▸ **GOAL OF THE EXERCISE**
How many lines in the records below hold the string "degrees"? Answer with the number alone.

= = = =

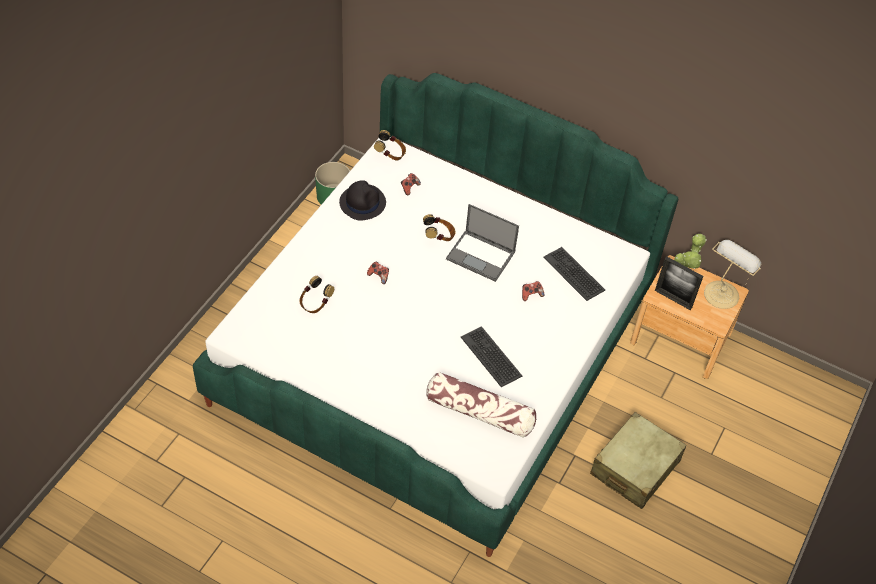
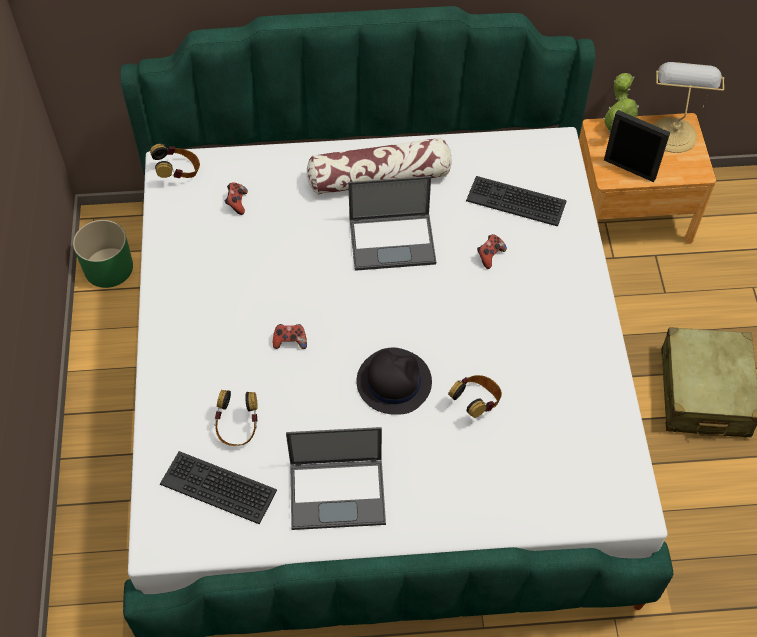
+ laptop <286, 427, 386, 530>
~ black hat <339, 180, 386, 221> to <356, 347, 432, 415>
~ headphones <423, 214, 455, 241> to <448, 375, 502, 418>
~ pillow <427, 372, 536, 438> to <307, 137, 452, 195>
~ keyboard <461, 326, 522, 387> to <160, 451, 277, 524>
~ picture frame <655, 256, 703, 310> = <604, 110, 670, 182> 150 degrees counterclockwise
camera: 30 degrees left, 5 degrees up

= = = =

▸ **WRITTEN RESPONSE**
2